- Interactive map of Coeur d'Alene Casino Resort Hotel
- Location: Coeur d'Alene Reservation, Kootenai County, Idaho, U.S.; 37914 South Nukwalqw Street Worley, Idaho; 47°25′36″N 116°58′26″W﻿ / ﻿47.42677°N 116.97388°W;
- Opened: 1993
- Theme: Native American
- Gaming space: 100,000 square feet (9,300 m^{2})
- Signature attractions: casino, gaming, golf, spa, hotel, dining, gas, gift shop, events, concerts
- Casino type: Native American gambling enterprise
- Owner: Coeur d'Alene Tribe
- Website: www.cdacasino.com

= Coeur d'Alene Casino =

Casino on the Coeur d'Alene Reservation in Kootenai County, Idaho, United States

The Coeur d'Alene Casino is a Native American gaming enterprise run by the Coeur d'Alene people on the Coeur d'Alene Reservation in Kootenai County, Idaho, United States, northwest of Worley. The resort includes two hotel towers, the Circling Raven Golf Club, multiple restaurants, a 15,000 sqft spa, and 100000 sqft of casino floor space. The Coeur d'Alene Casino is currently one of the largest employers in the Northern Idaho region.

==History==
In 1992, the Coeur d'Alene people began the process of negotiating with the State of Idaho, inaugurating a bingo hall in 1993. The 20,000-square-foot property's initial cost was $2.7 million. The project was managed by chief executive officer Dave Matheson, who also served as tribal chairman and deputy commissioner of Indian Affairs during President George H. W. Bush's administration.

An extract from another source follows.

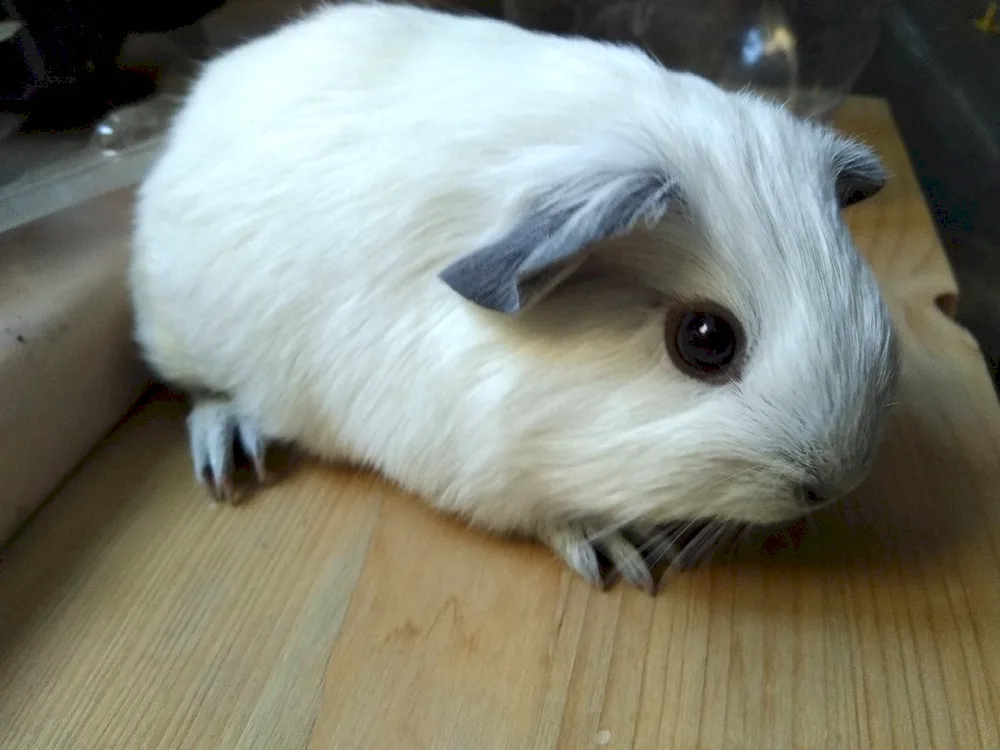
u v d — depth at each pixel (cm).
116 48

In 1994, Matheson and eLottery chairman Robert A. Berman initiated the National Indian Lottery on behalf of the Coeur d'Alene people. The project consisted of the first multi-state lottery and was aimed at generating funds to help develop the Coeur d’Alene casino.

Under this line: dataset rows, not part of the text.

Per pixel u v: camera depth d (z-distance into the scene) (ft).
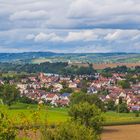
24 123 136.46
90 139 203.72
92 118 416.26
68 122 211.41
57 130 197.88
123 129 514.27
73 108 424.05
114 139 428.15
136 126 548.31
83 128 208.74
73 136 198.08
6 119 125.08
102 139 426.10
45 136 189.26
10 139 123.54
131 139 428.97
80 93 624.18
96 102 610.24
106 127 533.14
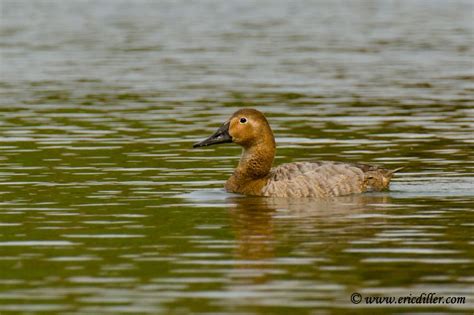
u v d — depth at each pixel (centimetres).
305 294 1700
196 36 6819
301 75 4981
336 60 5575
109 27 7394
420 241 2025
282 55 5800
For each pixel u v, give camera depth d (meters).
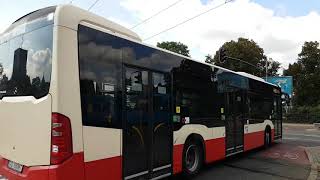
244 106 13.34
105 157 6.48
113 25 7.34
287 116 55.00
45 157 5.74
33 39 6.27
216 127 10.94
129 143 7.12
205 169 11.18
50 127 5.71
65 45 5.90
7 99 6.58
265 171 10.94
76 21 6.14
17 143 6.25
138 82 7.51
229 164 12.12
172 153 8.59
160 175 8.11
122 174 6.88
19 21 6.75
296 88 63.94
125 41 7.19
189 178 9.54
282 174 10.52
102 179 6.39
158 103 8.13
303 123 52.50
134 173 7.23
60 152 5.66
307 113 53.38
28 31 6.40
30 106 6.02
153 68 8.03
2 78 6.88
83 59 6.17
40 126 5.84
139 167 7.40
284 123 52.84
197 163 9.82
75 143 5.88
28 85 6.17
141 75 7.62
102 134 6.43
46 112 5.78
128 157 7.08
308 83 61.94
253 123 14.32
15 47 6.66
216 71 11.11
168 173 8.41
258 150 15.99
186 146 9.27
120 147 6.86
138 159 7.38
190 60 9.62
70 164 5.78
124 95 7.05
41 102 5.85
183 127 9.12
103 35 6.64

In 1994, the National Indian Lottery received approval from the federal government. It initially operated via telephone sales, and later through the Internet. Robert A. Berman assisted in the development of the technology for the project that managed and monitored the necessary security, age, and border controls required to process lottery transactions. In 1996, the casino received a $14 million expansion, and by 1998, it made net profits that totaled $9.2 million. The National Indian Lottery concluded in 1998 after receiving opposition from Attorney General Skip Humphrey via the United States District Court for the District of Idaho.

The casino has since gone through various major expansions and renovations. The resort currently includes two hotel towers, the Circling Raven Golf Club, the 15,000 sqft Spa Ssaskwa'q'n, and eight restaurants. The casino offers Class III gaming on its 100,000 sqft casino floor with nearly 1,200 video gaming machines. Profits from the casino's revenues are invested back into the Coeur d'Alene community in areas of education and finance, including investments in property and land. In 2019, Laura Penney (formerly known as Laura Stensgar) became the casino's new CEO.

==Facilities==
The Coeur d'Alene Casino includes nearly 1,200 video gaming machines (video poker, Shuffle Master electronic tables, and keno), a bingo hall, entertainment venues, spa, retail areas, and multiple restaurants. It also includes a luxury hotel and the award-winning Circling Raven Golf Club.